Task 8: Run a Test VMware VM Migration

To run a test migration of a VM:

1. Right-click the menu button and choose Test Migration.

2. Finally, select the test migration vNET, subnet and click Test Migration.

Task 9: Migrate VMware VMs to Azure

1. From the Azure Migrate: Migration and modernization, Replications tab, click the menu of the VM you want to migrate and choose Migrate.

2. Then, on the VM’s Migrate page, select whether to shut down the source VM and click Migrate.

3. To view the migration’s progress, click the notifications icon, then click the job for more details.

Azure displays the status of each segment of the migration task.

4. When the migration is completed, proceed to Task 10 below.

Task 10: Review the Migrated VM

1. Search virtual machine and open the resource.

2. Then, click the VM you just migrated.

3. Expand Networking on the VM’s menu and click Network Settings. The VM should be assigned a Private IP address from the subnet you created earlier.

However, it will not have a public IP address. So, you cannot connect to the VM unless you have a Site-to-Site or Point-to-Site connection from your on-prem network to the Azure vNET.

To add a Public IP address, click the Configure button below Public IP address.

4. On the IP configurations page, click the IP resource, then, on the fly-out windows, check Associate public IP address and create a new public IP address or select an existing one.

5. After associating the public IP to the VM, open the VM and click Connect from the Connect menu.

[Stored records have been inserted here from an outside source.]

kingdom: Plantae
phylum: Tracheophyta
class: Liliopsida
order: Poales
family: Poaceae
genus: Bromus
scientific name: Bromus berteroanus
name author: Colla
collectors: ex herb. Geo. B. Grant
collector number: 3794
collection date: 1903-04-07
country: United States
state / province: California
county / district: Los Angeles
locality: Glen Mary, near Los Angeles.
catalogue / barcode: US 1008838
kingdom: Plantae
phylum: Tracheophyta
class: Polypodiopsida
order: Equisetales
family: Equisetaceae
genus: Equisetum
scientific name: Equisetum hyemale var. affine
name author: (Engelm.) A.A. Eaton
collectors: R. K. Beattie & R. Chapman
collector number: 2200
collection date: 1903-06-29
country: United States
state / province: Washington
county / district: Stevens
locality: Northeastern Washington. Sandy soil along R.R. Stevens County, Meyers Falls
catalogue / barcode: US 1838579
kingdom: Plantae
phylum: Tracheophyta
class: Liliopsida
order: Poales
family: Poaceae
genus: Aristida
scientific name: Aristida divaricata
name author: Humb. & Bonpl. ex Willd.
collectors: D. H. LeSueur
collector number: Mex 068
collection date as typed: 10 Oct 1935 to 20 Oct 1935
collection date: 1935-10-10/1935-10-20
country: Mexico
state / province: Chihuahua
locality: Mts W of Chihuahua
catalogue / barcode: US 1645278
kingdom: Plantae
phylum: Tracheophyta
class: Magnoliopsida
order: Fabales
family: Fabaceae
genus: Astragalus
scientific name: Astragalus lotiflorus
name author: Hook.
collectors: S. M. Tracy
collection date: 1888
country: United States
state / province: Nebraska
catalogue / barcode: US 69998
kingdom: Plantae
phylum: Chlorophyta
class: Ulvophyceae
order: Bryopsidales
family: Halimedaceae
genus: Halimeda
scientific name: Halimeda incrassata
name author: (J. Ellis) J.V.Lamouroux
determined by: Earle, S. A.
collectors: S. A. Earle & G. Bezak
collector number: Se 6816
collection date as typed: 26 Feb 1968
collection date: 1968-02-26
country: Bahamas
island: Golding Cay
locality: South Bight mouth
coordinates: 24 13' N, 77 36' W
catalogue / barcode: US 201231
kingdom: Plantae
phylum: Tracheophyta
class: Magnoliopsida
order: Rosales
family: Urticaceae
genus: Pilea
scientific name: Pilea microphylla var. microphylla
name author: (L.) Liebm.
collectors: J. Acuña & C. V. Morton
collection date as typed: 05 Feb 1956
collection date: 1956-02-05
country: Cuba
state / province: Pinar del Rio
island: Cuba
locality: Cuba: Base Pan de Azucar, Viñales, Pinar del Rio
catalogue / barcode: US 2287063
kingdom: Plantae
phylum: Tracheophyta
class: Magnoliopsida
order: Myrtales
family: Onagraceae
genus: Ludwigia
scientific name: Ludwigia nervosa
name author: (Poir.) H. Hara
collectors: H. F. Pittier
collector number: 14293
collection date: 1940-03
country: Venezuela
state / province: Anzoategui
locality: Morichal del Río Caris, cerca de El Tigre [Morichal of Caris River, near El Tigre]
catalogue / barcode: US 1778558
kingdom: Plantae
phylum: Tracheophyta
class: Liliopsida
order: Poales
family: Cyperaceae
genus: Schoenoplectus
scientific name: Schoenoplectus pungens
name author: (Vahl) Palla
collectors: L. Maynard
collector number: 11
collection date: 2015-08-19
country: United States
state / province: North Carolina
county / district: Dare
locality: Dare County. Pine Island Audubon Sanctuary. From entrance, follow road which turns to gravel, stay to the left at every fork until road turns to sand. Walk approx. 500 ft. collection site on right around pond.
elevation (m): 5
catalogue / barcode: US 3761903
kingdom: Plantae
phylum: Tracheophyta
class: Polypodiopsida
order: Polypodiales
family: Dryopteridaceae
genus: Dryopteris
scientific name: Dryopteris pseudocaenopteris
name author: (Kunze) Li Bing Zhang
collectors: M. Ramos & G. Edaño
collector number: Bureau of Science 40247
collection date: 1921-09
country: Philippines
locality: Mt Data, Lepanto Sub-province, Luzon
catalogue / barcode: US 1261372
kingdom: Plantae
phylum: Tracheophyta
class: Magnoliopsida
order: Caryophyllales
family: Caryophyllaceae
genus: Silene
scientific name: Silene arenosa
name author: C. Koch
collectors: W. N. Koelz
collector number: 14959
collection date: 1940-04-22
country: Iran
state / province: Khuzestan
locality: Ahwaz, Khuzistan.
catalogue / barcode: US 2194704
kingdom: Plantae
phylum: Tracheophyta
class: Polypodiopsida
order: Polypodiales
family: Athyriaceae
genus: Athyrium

Then, choose whether to connect via the VM’s private or public IP and whether to connect via SSH using Azure CLI or Native SSH.

The validation failed because I did not open port 22 on the NSG. I will configure an Inbound rule allowing port 22, then repeat the connection configuration.

My validation worked after adding the inbound rule to allow port 22 via the NSG! Then, I could connect to the VM via Azure CLI SSH.

Once Azure finishes the configuration, it opens Azure CLI, and since my Azure CLI was on PowerShell, it prompted me to Switch to Bash in Cloud Shell.

And bingo, I’m connected to the VM’s session via Azure CLI using my Azure account.

Series Conclusion

Migrating VMware VM workloads to Azure is a four-step process. In the first step, you’ll deploy the Azure Discovery and Assessment appliance.

After deploying and configuring the appliance, you will perform a discovery of your VMware workload. Then, the workloads will be assessed to determine the Azure resources that the on-prem workload can be migrated into, and the cost of running the workload in Azure will be estimated.

The next step is performing a dependency analysis.

Once all these tasks are completed, you’ll deploy an Azure Migration and modernization appliance, configure the appliance, run a test migration, and finally, migrate the VMware VMs to Azure.

The easiest way to remember the four steps is by using the acronym DADM:

Discovery, Assessment, Dependency analysis, and Migration.